* Deine Aufgabe *
Schreib den Artikel über Jérôme Boatengs mögliche Rückkehr zum FC Bayern im Anschluss an seinen letzten Satz weiter.

* Textauszug *
=====
Umstrittener Fußballprofi Jérôme Boateng
Trotz Gewalt-Vorwürfen zurück zum FC Bayern?

Da dem FC Bayern Innenverteidiger fehlen, erwägen die Münchener eine Verpflichtung von Jérôme Boateng. Der muss sich aber bald wegen gewalttätiger Übergriffe gegen seine Ex-Freundin vor Gericht verantworten. Für den Klub offenbar kein Problem.

Von Maximilian Rieger und Mathias von Lieben | 04.10.2023
Der Fußball-Profi und ehemalige Nationalspieler Jerome Boateng im Gerichtssaal des Landgerichts München I.
Jérôme Boateng (Sven Hoppe / dpa )
Im DFB-Pokalspiel bei Preußen Münster debütierte der gelernte Mittelfeldspieler Leon Goretzka für den FC Bayern München auf der für ihn ungewohnten Position des Innenverteidigers. Die Personaldecke in der Defensive war dünn: Matthijs de Ligt, Dayot Upamecano und Min-jae Kim hatten sich verletzt abgemeldet und fallen teilweise länger aus. Also musste Goretzka ran, der den defensiven Feldversuch beim 4:0-Auswärtssieg seines Teams solide meisterte.
Doch nach der Partie machte er klar, dass die von ihm bekleidete Position kein "langfristiges Projekt" werden solle. Die Bayern-Verantwortlichen machten sich anschließend schnell auf die Suche nach einem möglichen Ersatz. Nach dem Bundesliga-Remis (2:2) in Leipzig stellten sie der Öffentlichkeit einen unerwarteten Trainingsgast vor: Jérôme Boateng, der schon von 2011 bis 2021 für den Verein gespielt hatte, derzeit vereinslos ist und damit sofort zu bekommen wäre.
=====
* Datenübersicht *
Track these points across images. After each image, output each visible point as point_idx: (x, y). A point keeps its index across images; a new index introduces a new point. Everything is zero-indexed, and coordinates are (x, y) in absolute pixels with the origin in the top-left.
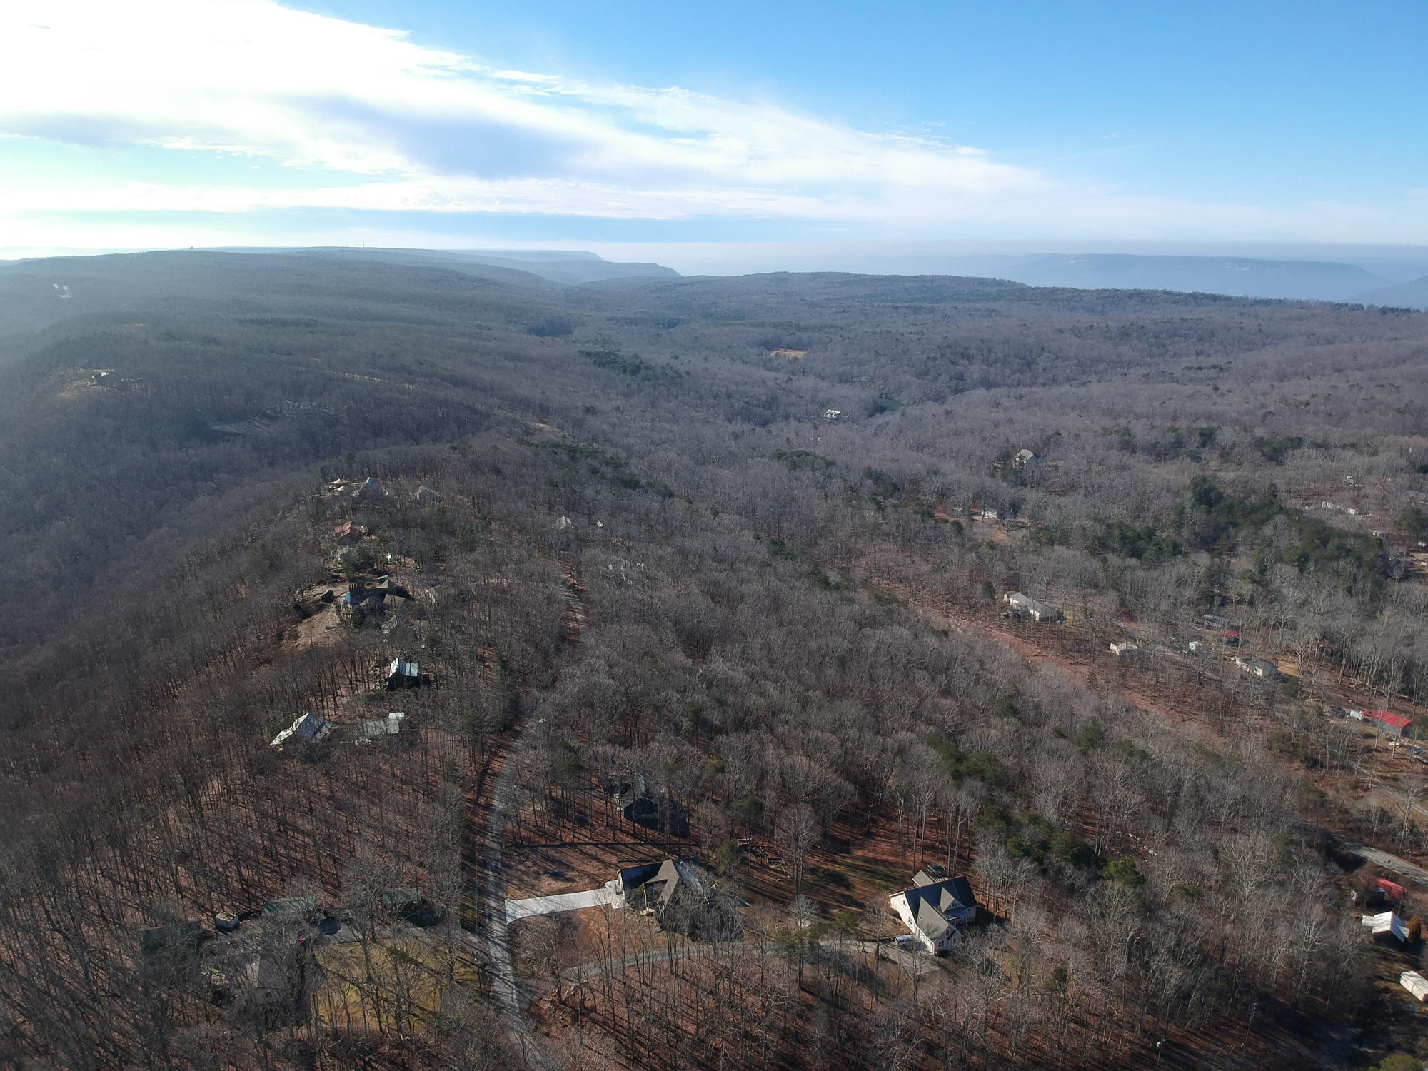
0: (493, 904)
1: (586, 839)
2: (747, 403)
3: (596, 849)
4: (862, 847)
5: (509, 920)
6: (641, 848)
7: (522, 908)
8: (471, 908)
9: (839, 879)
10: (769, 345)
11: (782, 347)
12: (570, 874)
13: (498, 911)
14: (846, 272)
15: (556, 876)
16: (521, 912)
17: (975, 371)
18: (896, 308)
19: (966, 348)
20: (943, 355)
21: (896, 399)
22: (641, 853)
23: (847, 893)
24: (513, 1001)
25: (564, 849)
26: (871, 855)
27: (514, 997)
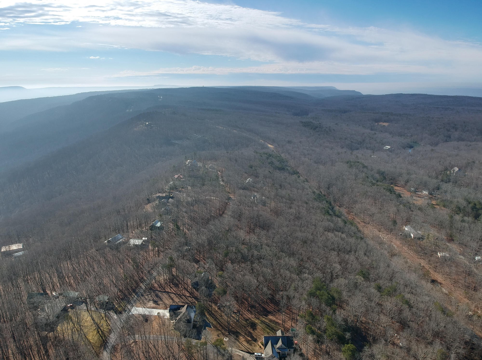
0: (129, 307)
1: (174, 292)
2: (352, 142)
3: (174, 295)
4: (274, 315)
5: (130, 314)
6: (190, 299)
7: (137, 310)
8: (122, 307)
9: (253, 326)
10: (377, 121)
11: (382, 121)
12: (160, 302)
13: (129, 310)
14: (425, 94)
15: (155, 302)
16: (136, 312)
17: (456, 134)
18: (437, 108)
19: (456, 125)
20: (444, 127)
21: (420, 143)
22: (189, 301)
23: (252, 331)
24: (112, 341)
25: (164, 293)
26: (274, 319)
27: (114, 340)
=====
* Lösung *
Fragwürdige Personalie mit gesellschaftspolitischer Relevanz

Eine endgültige Entscheidung ist zwar noch nicht gefallen. Dass er eine ernsthafte Option für die Bayern ist, haben die Verantwortlichen aber bereits hinterlegt: "Wir haben gesehen, dass wir dort eher dünn aufgestellt sind", hatte Sportdirektor Christoph Freund erklärt: "Es wäre seine Rolle, als Back-up die Mannschaft zu unterstützen.“ Dabei wäre seine Rückholaktion eine fragwürdige Personalie mit gesellschaftspolitischer Relevanz.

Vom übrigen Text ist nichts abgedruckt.